JWST has found the oldest galaxy we have ever seen in the universe


Discoveries from the James Webb Space Telescope are pouring in, with an analysis of the latest data revealing a galaxy that dates back to just 300 million years after the big bang – the oldest we have ever seen.

Just weeks into its mission, the James Webb Space Telescope (JWST) has broken the record for the oldest galaxy ever observed by nearly 100 million years.

Seeing some of the first galaxies to form after the big bang 13.8 billion years ago is one of the key goals of the JWST. When these emerged is currently unknown: the previous oldest identified galaxy, found by the Hubble Space Telescope, is called GN-z11 and dates back to 400 million years after the birth of the universe.

Rohan Naidu at the Harvard-Smithsonian Center for Astrophysics and his colleagues think they have already found an older one in a publicly released JWST data set called GLASS. Known as GLASS-z13, the galaxy dates back to just 300 million years after the big bang. The team also found a second galaxy, GLASS-z11, of a comparable age to GN-z11.

“We found two very compelling candidates for extremely distant galaxies,” says Naidu. “If these galaxies are at the distance we think they are, the universe is only a few hundred million years old at that point.”

The two galaxies appear to have already grown the equivalent mass of a billion suns since they started forming. That is something we would expect for galaxies that have been forming for around 500 million years, says the team, possibly hinting that stars formed more rapidly than we thought in the early universe. The closer galaxy, GLASS-z11, also appears to have started to form a disc-like structure caused by its rotation.

Both galaxies are very small, GLASS-z13 being only about 1600 light years across and GLASS z-11 about 2300 light years. By comparison, our Milky Way is some 100,000 light years across.

Gabriel Brammer at the Niehls Bohr Institute in Denmark, part of the GLASS team and a co-discoverer of GN-z11, says that further analysis will be needed to confirm the distance to the two galaxies. Only JWST can do that work. “They’re very convincing candidates,” he says. “We were pretty confident that JWST would see distant galaxies. But we’re a little bit surprised how easy it is to detect them.”

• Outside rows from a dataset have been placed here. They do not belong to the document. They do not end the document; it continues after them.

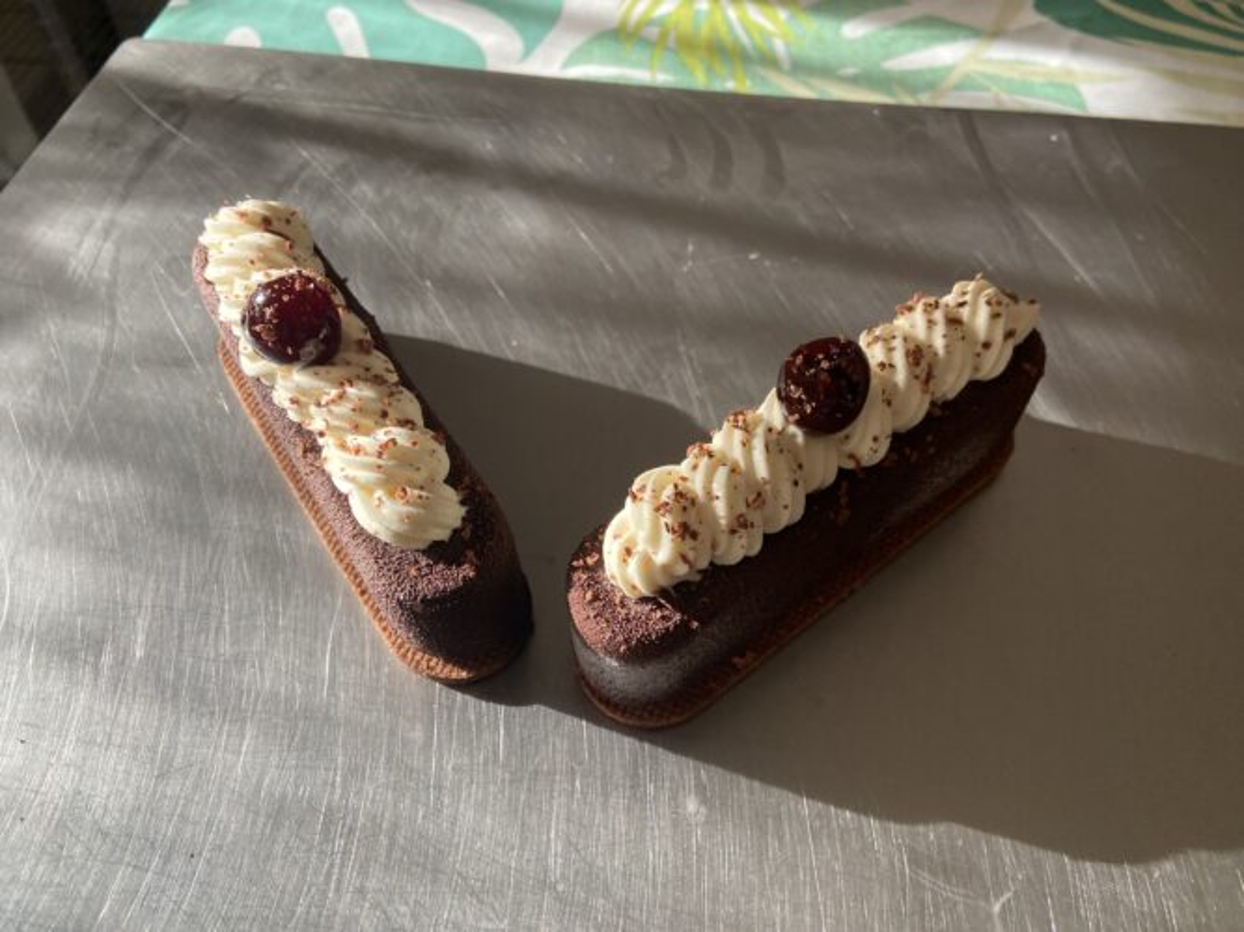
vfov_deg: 53.0
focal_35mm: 26
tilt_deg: -54.5
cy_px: 466
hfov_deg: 67.3
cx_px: 622
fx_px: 934
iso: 100
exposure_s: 1/121
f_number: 1.8
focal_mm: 4.25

JWST’s immense power should make discoveries like this a regularity. Longer hunts for ancient galaxies should be able to probe much further, perhaps to less than 200 million years after the big bang, when some of the first galaxies and stars in the universe are thought to have formed.

“How early does star formation start in the universe?” says Naidu. “It’s one of the last major unknowns in our broad timeline of the universe.”